Eventually, MR developed its Maschinenfabrik Reinhausen—Computer-Aided Manufacturing (MR-CM) data manager, which is web-based, paperless MES software that accompanies MR's production processes through all workstations, and ensures continuous information flows. This proprietary MES reportedly avoids the traditional interruptions that occur when data is passed between workstations, which cuts production cycle times and retooling, reduces required tool inventories, and makes MR's production processes more stable, reliable and efficient. Basically, MR-CM uses a common, open, XML-based data format for all of MR's production and enterprises systems, and makes them available to all users via joint, web-based server. For example, MR-CM makes it much easier to transfer production orders from MR's clients; helps programmers create numerical control (NC) datasets; assigns projects to plant-floor managers and machines; and shorten setup times and improve overall equipment effectiveness (OEE).

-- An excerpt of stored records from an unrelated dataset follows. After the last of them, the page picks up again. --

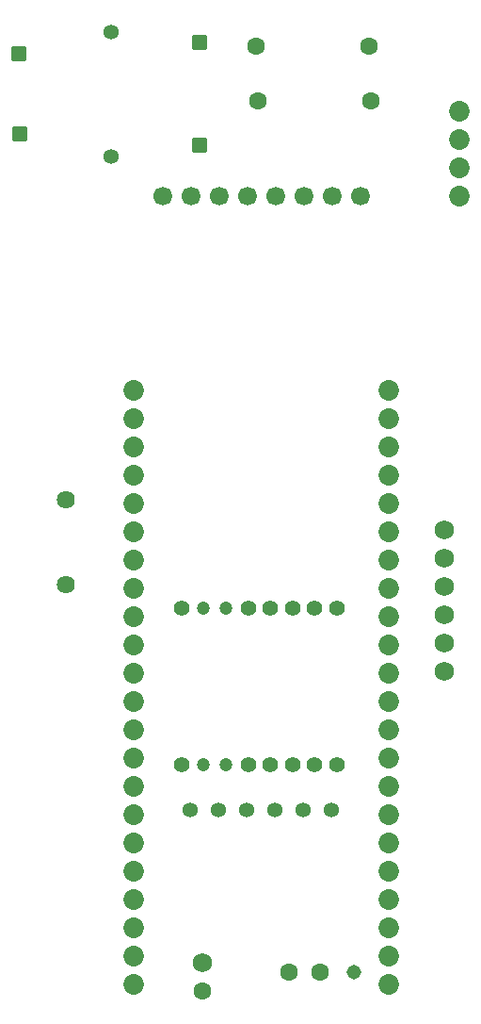
<source format=gts>
G04 Layer: TopSolderMaskLayer*
G04 EasyEDA v6.5.40, 2024-06-27 16:13:32*
G04 1bb4523bb94a4e3199f7f8869f766872,df7e7e3c38a3447abd37b529b333d242,10*
G04 Gerber Generator version 0.2*
G04 Scale: 100 percent, Rotated: No, Reflected: No *
G04 Dimensions in millimeters *
G04 leading zeros omitted , absolute positions ,4 integer and 5 decimal *
%FSLAX45Y45*%
%MOMM*%

%AMMACRO1*1,1,$1,$2,$3*1,1,$1,$4,$5*1,1,$1,0-$2,0-$3*1,1,$1,0-$4,0-$5*20,1,$1,$2,$3,$4,$5,0*20,1,$1,$4,$5,0-$2,0-$3,0*20,1,$1,0-$2,0-$3,0-$4,0-$5,0*20,1,$1,0-$4,0-$5,$2,$3,0*4,1,4,$2,$3,$4,$5,0-$2,0-$3,0-$4,0-$5,$2,$3,0*%
%ADD10C,1.6916*%
%ADD11C,1.3616*%
%ADD12MACRO1,0.1016X-0.63X0.63X0.63X0.63*%
%ADD13C,1.4032*%
%ADD14C,1.2032*%
%ADD15C,1.6016*%
%ADD16C,1.7526*%
%ADD17C,1.7272*%
%ADD18C,1.8516*%
%ADD19C,1.3132*%
%ADD20C,1.8516*%
%ADD21C,1.6256*%

%LPD*%
D10*
G01*
X1917700Y8443391D03*
G01*
X2171700Y8443391D03*
G01*
X2425700Y8443391D03*
G01*
X2679700Y8443391D03*
G01*
X2933700Y8443391D03*
G01*
X3187700Y8443391D03*
G01*
X3441700Y8443391D03*
G01*
X3695700Y8443391D03*
D11*
G01*
X1447901Y8801100D03*
G01*
X1447901Y9918700D03*
D12*
G01*
X2247900Y8901101D03*
G01*
X2247900Y9818698D03*
G01*
X620702Y9718700D03*
G01*
X626701Y9001099D03*
D13*
G01*
X2081301Y3338601D03*
D14*
G01*
X2281300Y3338601D03*
G01*
X2481300Y3338601D03*
D13*
G01*
X2681300Y3338601D03*
G01*
X2881299Y3338601D03*
G01*
X3081299Y3338601D03*
G01*
X3281299Y3338601D03*
G01*
X3481298Y3338601D03*
G01*
X3481298Y4738598D03*
G01*
X3281299Y4738598D03*
G01*
X3081299Y4738598D03*
G01*
X2881299Y4738598D03*
G01*
X2681300Y4738598D03*
D14*
G01*
X2481300Y4738598D03*
G01*
X2281300Y4738598D03*
D13*
G01*
X2081301Y4738598D03*
D15*
G01*
X2755900Y9791700D03*
G01*
X3771900Y9791700D03*
G01*
X3784600Y9296400D03*
G01*
X2768600Y9296400D03*
G01*
X2273300Y1308100D03*
D16*
G01*
X2273300Y1562100D03*
D17*
G01*
X4445000Y5442991D03*
G01*
X4445000Y5188991D03*
G01*
X4445000Y4934991D03*
G01*
X4445000Y4680991D03*
G01*
X4445000Y4426991D03*
G01*
X4445000Y4172991D03*
D18*
G01*
X1650111Y6699986D03*
G01*
X1650111Y6445986D03*
G01*
X1650111Y6191986D03*
G01*
X1650111Y5937986D03*
G01*
X1650111Y5683986D03*
G01*
X1650111Y5429986D03*
G01*
X1650111Y5175986D03*
G01*
X1650111Y4921986D03*
G01*
X1650111Y4667986D03*
G01*
X1650111Y4413986D03*
G01*
X1650111Y4159986D03*
G01*
X1650111Y3905986D03*
G01*
X1650111Y3651986D03*
G01*
X1650111Y3397986D03*
G01*
X1650111Y3143986D03*
G01*
X1650111Y2889986D03*
G01*
X1650111Y2635986D03*
G01*
X1650111Y2381986D03*
G01*
X1650111Y2127986D03*
G01*
X1650111Y1873986D03*
G01*
X1650111Y1619986D03*
G01*
X1650111Y1365986D03*
G01*
X3950106Y1365986D03*
G01*
X3950106Y1619986D03*
G01*
X3950106Y1873986D03*
G01*
X3950106Y2127986D03*
G01*
X3950106Y2381986D03*
G01*
X3950106Y2635986D03*
G01*
X3950106Y2889986D03*
G01*
X3950106Y3143986D03*
G01*
X3950106Y3397986D03*
G01*
X3950106Y3651986D03*
G01*
X3950106Y3905986D03*
G01*
X3950106Y4159986D03*
G01*
X3950106Y4413986D03*
G01*
X3950106Y4667986D03*
G01*
X3950106Y4921986D03*
G01*
X3950106Y5175986D03*
G01*
X3950106Y5429986D03*
G01*
X3950106Y5683986D03*
G01*
X3950106Y5937986D03*
G01*
X3950106Y6191986D03*
G01*
X3950106Y6445986D03*
G01*
X3950106Y6699986D03*
D15*
G01*
X3048000Y1473200D03*
G01*
X3327400Y1473200D03*
D19*
G01*
X3632200Y1473200D03*
D11*
G01*
X2159000Y2934588D03*
G01*
X2413000Y2934588D03*
G01*
X2667000Y2934588D03*
G01*
X2921000Y2934588D03*
G01*
X3175000Y2934588D03*
G01*
X3429000Y2934588D03*
D18*
G01*
X4584700Y8445500D03*
D20*
G01*
X4584700Y8699500D03*
G01*
X4584700Y8953500D03*
G01*
X4584700Y9207500D03*
D21*
G01*
X1041400Y4953000D03*
G01*
X1041400Y5715000D03*
M02*

</source>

"We harmonized all of MR's designs, systems and people and their information around one data traffic signal and one data policing function, so they wouldn't have to blame each other anymore," adds Hofmann. "We named this process ValueFacturing because it extends horizontally across the different plant floors and other location, and extends vertically through the production chain.
"Industry 4.0 is helping MR achieve competitive manufacturing, which is especially important in high-wage markets like Germany. It also enables MR to more easily produce products in all kinds of smaller batch sizes. Industry 4.0 is a bet on the future, but we can't succeed in that future if we don't go for it."